Brain Stimulation-aided Stroke Rehabilitation: Neural Mechanisms of Recovery

The overall goal of this study is to develop a novel rehabilitative method, in chronic stroke, which minimizes residual deficits by maximally utilizing the potential for cortical plasticity.

Despite extensive rehabilitation, approximately 60-80% of patients with stroke experience residual dysfunction of the upper limb. Deficits are believed to linger due to neurophysiologic imbalance between the ipsilesional (stroke-affected) and contralesional (intact) motor cortices. Specifically, the ipsilesional motor cortex loses its normal inhibitory control over the contralesional areas, which, in return, intensify their inhibitory influence upon the former. Constraint-Induced Movement Therapy (CIMT) represents a family of techniques that alleviates residual deficits by rectifying these neurophysiologic imbalances. By reinforcing use of the paretic upper limb in daily life during restraint of the non-paretic limb, CIMT initiates use-dependent neuroplastic reorganization implicating the ipsilesional motor areas, which demonstrate return-of-activity and regain territory in the surviving regions, mitigating the exaggerated inhibitory influence exerted by the contralesional areas.

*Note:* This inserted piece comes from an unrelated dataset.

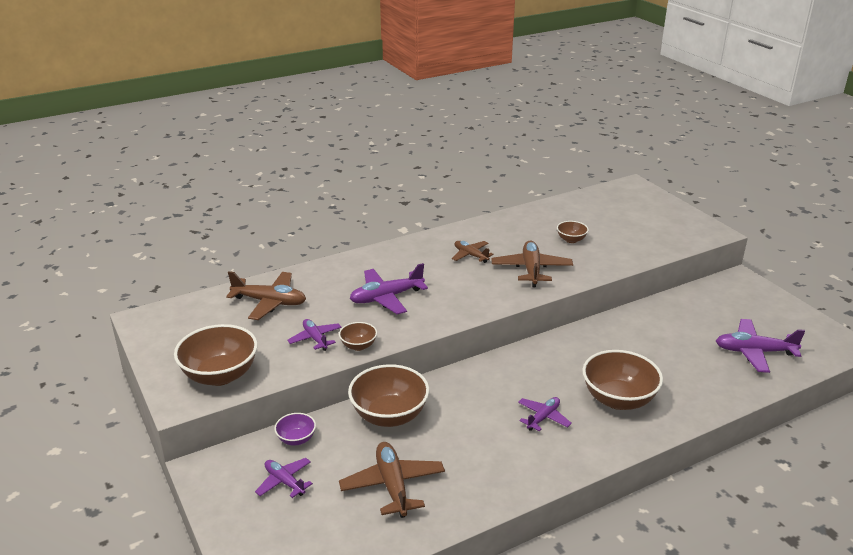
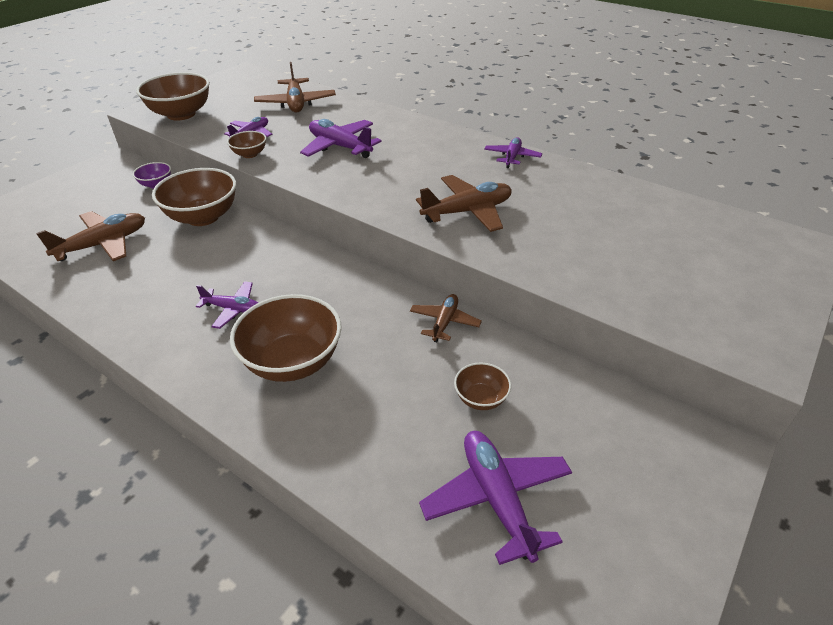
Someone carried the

Despite promising evidence, however, clinical utility of CIMT is limited due to its labor-intensive protocols and inadequate gains. Our objective is to address gaps in existing clinical rehabilitative research. The investigators propose to 1) combine CIMT with targeted stimulation of the ipsilesional motor cortices, 2) Use a novel, noninvasive method of stimulation, called transcranial direct current stimulation (tDCS), 3) Use multimodal imaging to determine comprehensive mechanisms of recovery in patients. Our central hypotheses are 1) ipsilesional motor cortices would be an ideal site for delivering stimulation during CIMT, 2) tDCS will be easy, safe and inexpensive to apply and will target multiple maps concurrently during rehabilitation as demonstrated in our elemental research. 3) structural and functional imaging methods will demonstrate complementary cortical, corticospinal and cortico-muscular markers of recovery.